Mi comentario, aunque cierto, no pareció
hacerle gracia alguna. Sabe que mi muela me delata frente a lo que la
cotidianidad última me ha regalado y ahora me dicta un breve discurso acerca de
cómo me vería en unos años si continúo por el mismo rumbo: me habla de estrés,
corajes, preocupaciones, hipertensión, neurosis y las consecuencias de
sustancias con nombres raros que el organismo produce ante tales situaciones,
mismas que me llevarían a un caos personal a mis poco más de tres décadas de
vida. Esto ya no empieza a gustarme.
— Te recomiendo que practiques deporte,
eso te hará bien —sugiere.
— ¡Vaya! Estoy a punto de un
ultramaratón y me pide hacer deporte, ¿qué más quiere? —lo pienso, pero no se
lo digo.
Le comento que le doy bien y bonito a la
corredera, que mi bicicleta ya tiene tras de sí una alta cuota de kilómetros,
que me ensucio los tenis en las montañas y me he gastado cantidad de suelas en
pro del deporte. Entonces va más allá y propone llevármela leve o empezar a
considerar una terapia que tranquilice mis neuronas y asesine la carga
emocional que poseo en mi cabeza. Quiero salir corriendo pero es demasiado
tarde, pues el cubrebocas está en su rostro, la luz sobre mi cara y el primer
aparato de tortura en sus manos.
El taladro se enciende y su incesante
ruido no deja de escucharse en mi boca durante algunos minutos. Nada más
espantoso que sentir ese aparato carcomiendo tu muela; los segundos se vuelven
horas y la penitencia dictada por un sacerdote debido al montón de pecados es
nada comparado con esto. De fondo, la música clásica hace más llevadera mi
agonía, sin embargo, eso no impide que me sobren ganas de agarrar a mordidas la
barra metálica cuya broca altera mi tranquilidad física y mental, pero me
abstengo para no salpicar de sangre aquel bonito lugar; sería una pena ver
manchado de rojo el piso de mármol y las paredes caoba de ese consultorio.
— Tú me dices si sientes dolor, quiero
saber hasta dónde se encuentra la parte dañada, si no, para ponerte anestesia —dice
la doctora.
— Ajá —asiento con la cabeza ante la veda
de palabras producida por mi amigo el taladro.
— ¿Te duele?
— Na.
— ¿Duele?
— Na.
— Listo, puedes enjuagarte.
Y es justo en ese instante cuando encuentro
el motivo por el cual juré alguna vez no regresar con un dentista: mi lengua,
instintivamente, busca el lugar de la tragedia y sólo atina a encontrar un
agujero ensangrentado. Vuelvo a recostarme en espera de lo que sea —¿puede
haber algo peor?— y la doctora, asombrada, me dice que mi tolerancia al dolor
es demasiada, que en otros casos, por menos de eso, un piquete anestesiante es
necesario para no escuchar lamentos lacerantes peores que los de la Llorona. Bueno,
al menos ya encontré un lado positivo a tantas friegas que me preparan para
correr maratones. Quizás los entrenamientos, más que inventarse para soportar
dolor físico, están hechos para aguantar este tipo de situaciones, uno nunca
sabe.

EXTRACTOS DE REGISTROS
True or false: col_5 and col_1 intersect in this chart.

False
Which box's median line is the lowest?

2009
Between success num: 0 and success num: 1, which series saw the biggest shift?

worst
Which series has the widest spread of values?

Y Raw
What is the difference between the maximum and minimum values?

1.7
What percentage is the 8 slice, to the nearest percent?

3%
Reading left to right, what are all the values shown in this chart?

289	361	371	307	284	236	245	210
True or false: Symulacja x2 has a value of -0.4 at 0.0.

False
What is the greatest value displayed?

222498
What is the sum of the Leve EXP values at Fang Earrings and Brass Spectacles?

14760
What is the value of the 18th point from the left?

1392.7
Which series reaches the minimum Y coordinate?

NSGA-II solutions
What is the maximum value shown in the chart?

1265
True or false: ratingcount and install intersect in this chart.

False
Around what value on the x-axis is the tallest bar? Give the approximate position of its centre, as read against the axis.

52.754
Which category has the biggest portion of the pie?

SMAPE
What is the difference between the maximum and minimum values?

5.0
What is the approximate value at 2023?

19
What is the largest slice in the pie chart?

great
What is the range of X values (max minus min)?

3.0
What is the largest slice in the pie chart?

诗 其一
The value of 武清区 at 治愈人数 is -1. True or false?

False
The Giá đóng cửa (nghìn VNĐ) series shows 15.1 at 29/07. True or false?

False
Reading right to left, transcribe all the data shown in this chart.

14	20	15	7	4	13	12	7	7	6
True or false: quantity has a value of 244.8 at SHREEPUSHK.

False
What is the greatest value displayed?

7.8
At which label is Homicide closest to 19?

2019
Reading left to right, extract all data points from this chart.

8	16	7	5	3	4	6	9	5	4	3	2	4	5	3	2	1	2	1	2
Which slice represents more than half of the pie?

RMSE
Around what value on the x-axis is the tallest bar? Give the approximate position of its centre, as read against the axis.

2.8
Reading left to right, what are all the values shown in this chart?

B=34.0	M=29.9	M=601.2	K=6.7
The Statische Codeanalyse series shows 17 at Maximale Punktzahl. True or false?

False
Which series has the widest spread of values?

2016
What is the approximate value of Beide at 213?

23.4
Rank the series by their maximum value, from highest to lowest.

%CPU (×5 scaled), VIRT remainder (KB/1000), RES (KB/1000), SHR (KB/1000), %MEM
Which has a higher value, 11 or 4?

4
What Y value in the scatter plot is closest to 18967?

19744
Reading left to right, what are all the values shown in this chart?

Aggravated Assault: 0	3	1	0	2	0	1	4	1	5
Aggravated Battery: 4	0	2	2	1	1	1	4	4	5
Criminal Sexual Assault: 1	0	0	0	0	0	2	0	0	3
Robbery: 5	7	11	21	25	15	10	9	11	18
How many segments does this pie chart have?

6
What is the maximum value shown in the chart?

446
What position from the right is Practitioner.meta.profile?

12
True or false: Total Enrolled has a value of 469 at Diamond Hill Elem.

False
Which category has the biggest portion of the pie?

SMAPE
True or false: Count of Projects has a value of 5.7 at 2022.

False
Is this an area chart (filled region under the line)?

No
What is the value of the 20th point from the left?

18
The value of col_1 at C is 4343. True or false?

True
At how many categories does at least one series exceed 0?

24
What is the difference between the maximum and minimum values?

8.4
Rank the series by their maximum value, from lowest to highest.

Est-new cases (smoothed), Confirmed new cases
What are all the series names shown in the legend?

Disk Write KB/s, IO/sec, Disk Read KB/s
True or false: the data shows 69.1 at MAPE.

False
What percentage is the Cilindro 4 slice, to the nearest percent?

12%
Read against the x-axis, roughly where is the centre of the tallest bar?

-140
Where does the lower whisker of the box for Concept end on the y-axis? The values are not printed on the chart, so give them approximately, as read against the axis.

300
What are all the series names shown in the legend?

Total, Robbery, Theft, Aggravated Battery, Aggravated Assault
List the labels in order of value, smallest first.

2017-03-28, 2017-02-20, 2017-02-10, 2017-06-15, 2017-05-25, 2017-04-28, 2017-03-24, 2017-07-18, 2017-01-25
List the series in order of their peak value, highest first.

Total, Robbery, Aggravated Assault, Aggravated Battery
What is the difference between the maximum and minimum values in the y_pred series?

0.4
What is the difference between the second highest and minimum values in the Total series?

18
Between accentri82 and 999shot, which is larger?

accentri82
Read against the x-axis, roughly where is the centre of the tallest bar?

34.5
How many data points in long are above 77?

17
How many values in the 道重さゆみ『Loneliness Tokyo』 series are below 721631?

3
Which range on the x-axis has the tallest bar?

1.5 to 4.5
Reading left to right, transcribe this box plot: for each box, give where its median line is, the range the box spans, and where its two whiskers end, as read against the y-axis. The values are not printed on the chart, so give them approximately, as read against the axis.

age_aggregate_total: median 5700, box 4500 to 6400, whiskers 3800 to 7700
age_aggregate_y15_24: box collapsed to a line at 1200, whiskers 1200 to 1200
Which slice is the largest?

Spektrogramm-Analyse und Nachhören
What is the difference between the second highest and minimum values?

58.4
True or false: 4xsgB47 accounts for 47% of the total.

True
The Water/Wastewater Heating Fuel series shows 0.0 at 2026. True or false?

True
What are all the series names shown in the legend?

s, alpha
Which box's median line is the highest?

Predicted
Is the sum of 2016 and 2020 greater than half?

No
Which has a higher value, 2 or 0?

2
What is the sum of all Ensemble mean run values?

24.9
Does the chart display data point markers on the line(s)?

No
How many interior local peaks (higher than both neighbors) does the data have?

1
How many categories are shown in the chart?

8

LA TAREA
Copia del texto sobre la visita al dentista el fragmento que va desde "Le comento que" hasta "en sus manos.".

RESPUESTA
Le comento que le doy bien y bonito a la
corredera, que mi bicicleta ya tiene tras de sí una alta cuota de kilómetros,
que me ensucio los tenis en las montañas y me he gastado cantidad de suelas en
pro del deporte. Entonces va más allá y propone llevármela leve o empezar a
considerar una terapia que tranquilice mis neuronas y asesine la carga
emocional que poseo en mi cabeza. Quiero salir corriendo pero es demasiado
tarde, pues el cubrebocas está en su rostro, la luz sobre mi cara y el primer
aparato de tortura en sus manos.